Collected data
══════════════════════════════

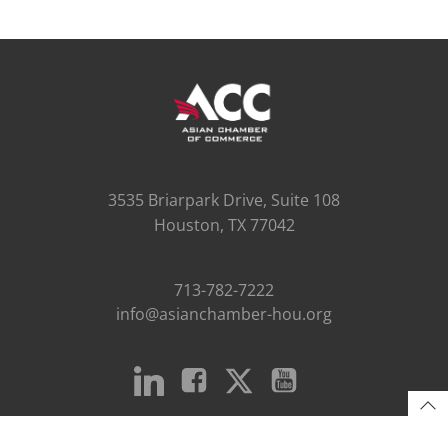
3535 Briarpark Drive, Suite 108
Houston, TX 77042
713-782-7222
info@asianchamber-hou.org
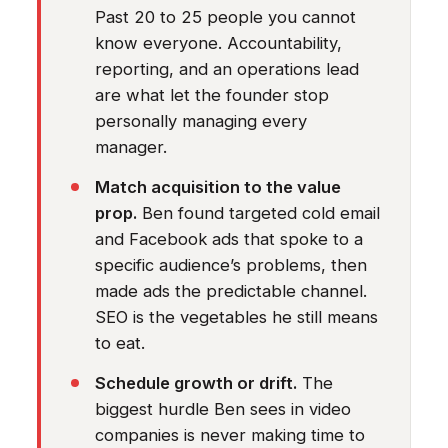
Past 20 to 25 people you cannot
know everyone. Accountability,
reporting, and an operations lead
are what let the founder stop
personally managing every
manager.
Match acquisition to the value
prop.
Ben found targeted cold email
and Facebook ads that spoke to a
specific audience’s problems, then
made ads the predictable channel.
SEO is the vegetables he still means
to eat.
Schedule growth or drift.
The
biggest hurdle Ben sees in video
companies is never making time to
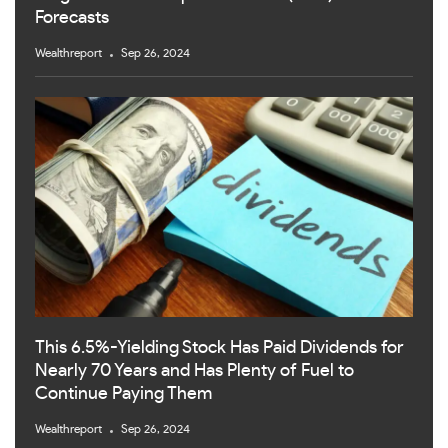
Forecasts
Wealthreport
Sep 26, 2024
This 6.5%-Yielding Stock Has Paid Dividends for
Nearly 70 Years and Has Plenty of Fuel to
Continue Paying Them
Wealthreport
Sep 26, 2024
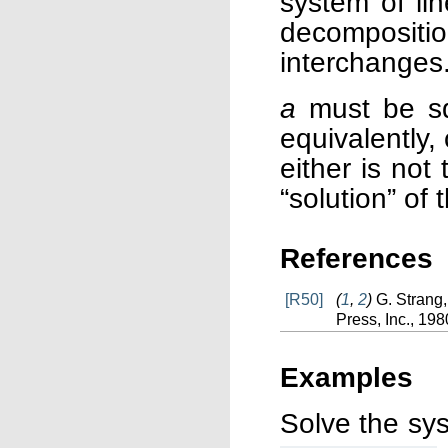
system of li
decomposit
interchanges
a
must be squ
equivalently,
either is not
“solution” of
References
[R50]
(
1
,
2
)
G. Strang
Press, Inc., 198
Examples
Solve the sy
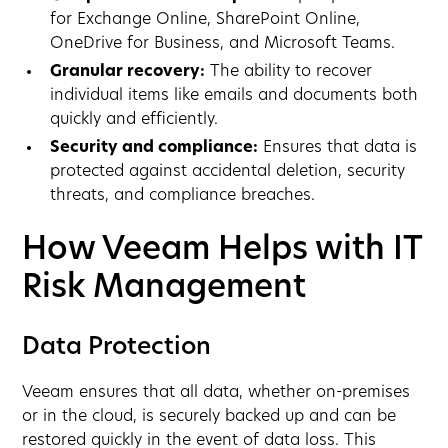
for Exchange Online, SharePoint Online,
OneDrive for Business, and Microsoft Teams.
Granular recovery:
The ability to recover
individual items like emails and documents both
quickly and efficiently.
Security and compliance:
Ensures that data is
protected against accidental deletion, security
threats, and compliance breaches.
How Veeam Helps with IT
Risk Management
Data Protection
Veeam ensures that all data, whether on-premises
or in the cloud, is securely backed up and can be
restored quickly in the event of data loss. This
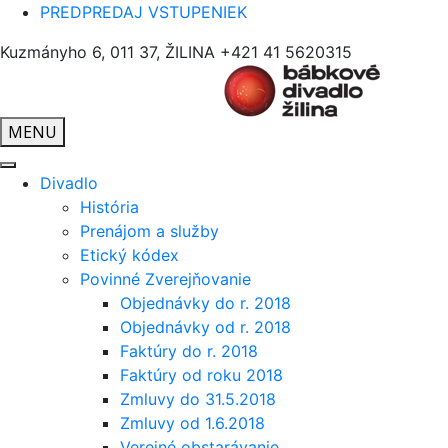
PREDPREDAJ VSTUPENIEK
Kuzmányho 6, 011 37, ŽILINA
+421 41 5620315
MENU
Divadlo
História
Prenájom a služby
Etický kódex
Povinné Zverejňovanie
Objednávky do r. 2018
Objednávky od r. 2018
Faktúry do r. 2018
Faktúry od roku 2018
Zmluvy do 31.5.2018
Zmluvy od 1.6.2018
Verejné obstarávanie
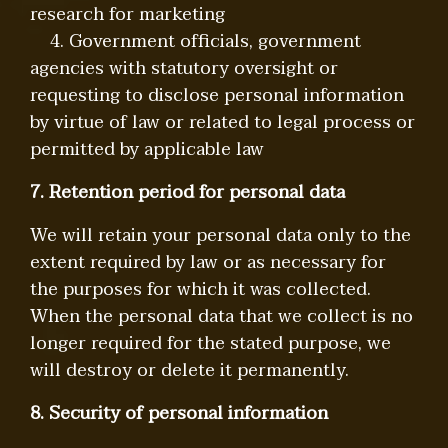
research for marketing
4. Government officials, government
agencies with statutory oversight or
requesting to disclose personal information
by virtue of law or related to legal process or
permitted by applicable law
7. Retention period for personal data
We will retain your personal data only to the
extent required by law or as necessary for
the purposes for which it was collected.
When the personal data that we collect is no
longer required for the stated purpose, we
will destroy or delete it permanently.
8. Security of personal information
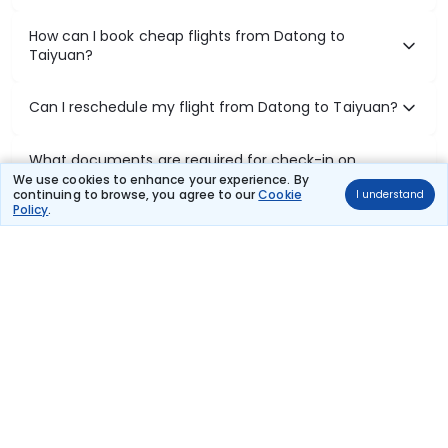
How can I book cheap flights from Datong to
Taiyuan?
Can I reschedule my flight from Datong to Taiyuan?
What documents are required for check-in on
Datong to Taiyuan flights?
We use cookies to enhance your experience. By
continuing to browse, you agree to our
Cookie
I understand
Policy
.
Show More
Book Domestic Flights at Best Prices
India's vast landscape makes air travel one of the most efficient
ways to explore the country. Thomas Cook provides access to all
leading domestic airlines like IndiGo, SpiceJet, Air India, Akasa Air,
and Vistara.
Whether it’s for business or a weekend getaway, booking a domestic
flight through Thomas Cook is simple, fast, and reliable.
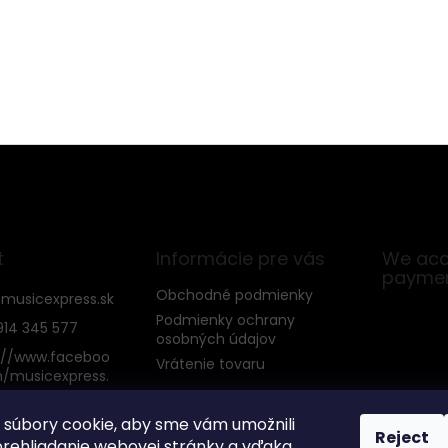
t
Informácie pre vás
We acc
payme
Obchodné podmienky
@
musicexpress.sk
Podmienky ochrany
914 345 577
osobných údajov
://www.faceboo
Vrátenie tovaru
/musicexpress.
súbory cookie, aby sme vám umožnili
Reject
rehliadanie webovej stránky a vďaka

══════════════════════════════

### EXERCISE
Rewrite every entry above, putting "Beijing" wherever "Datong" appears and changing nothing else. Leave out the pictures.

### EXERCISE ANSWER
3535 Briarpark Drive, Suite 108
Houston, TX 77042
713-782-7222
info@asianchamber-hou.org
Past 20 to 25 people you cannot
know everyone. Accountability,
reporting, and an operations lead
are what let the founder stop
personally managing every
manager.
Match acquisition to the value
prop.
Ben found targeted cold email
and Facebook ads that spoke to a
specific audience’s problems, then
made ads the predictable channel.
SEO is the vegetables he still means
to eat.
Schedule growth or drift.
The
biggest hurdle Ben sees in video
companies is never making time to
Forecasts
Wealthreport
Sep 26, 2024
This 6.5%-Yielding Stock Has Paid Dividends for
Nearly 70 Years and Has Plenty of Fuel to
Continue Paying Them
Wealthreport
Sep 26, 2024
system of li
decomposit
interchanges
a
must be squ
equivalently,
either is not
“solution” of
References
[R50]
(
1
,
2
)
G. Strang
Press, Inc., 198
Examples
Solve the sy
for Exchange Online, SharePoint Online,
OneDrive for Business, and Microsoft Teams.
Granular recovery:
The ability to recover
individual items like emails and documents both
quickly and efficiently.
Security and compliance:
Ensures that data is
protected against accidental deletion, security
threats, and compliance breaches.
How Veeam Helps with IT
Risk Management
Data Protection
Veeam ensures that all data, whether on-premises
or in the cloud, is securely backed up and can be
restored quickly in the event of data loss. This
PREDPREDAJ VSTUPENIEK
Kuzmányho 6, 011 37, ŽILINA
+421 41 5620315
MENU
Divadlo
História
Prenájom a služby
Etický kódex
Povinné Zverejňovanie
Objednávky do r. 2018
Objednávky od r. 2018
Faktúry do r. 2018
Faktúry od roku 2018
Zmluvy do 31.5.2018
Zmluvy od 1.6.2018
Verejné obstarávanie
research for marketing
4. Government officials, government
agencies with statutory oversight or
requesting to disclose personal information
by virtue of law or related to legal process or
permitted by applicable law
7. Retention period for personal data
We will retain your personal data only to the
extent required by law or as necessary for
the purposes for which it was collected.
When the personal data that we collect is no
longer required for the stated purpose, we
will destroy or delete it permanently.
8. Security of personal information
How can I book cheap flights from Beijing to
Taiyuan?
Can I reschedule my flight from Beijing to Taiyuan?
What documents are required for check-in on
Beijing to Taiyuan flights?
We use cookies to enhance your experience. By
continuing to browse, you agree to our
Cookie
I understand
Policy
.
Show More
Book Domestic Flights at Best Prices
India's vast landscape makes air travel one of the most efficient
ways to explore the country. Thomas Cook provides access to all
leading domestic airlines like IndiGo, SpiceJet, Air India, Akasa Air,
and Vistara.
Whether it’s for business or a weekend getaway, booking a domestic
flight through Thomas Cook is simple, fast, and reliable.
t
Informácie pre vás
We acc
payme
Obchodné podmienky
@
musicexpress.sk
Podmienky ochrany
914 345 577
osobných údajov
://www.faceboo
Vrátenie tovaru
/musicexpress.
súbory cookie, aby sme vám umožnili
Reject
rehliadanie webovej stránky a vďaka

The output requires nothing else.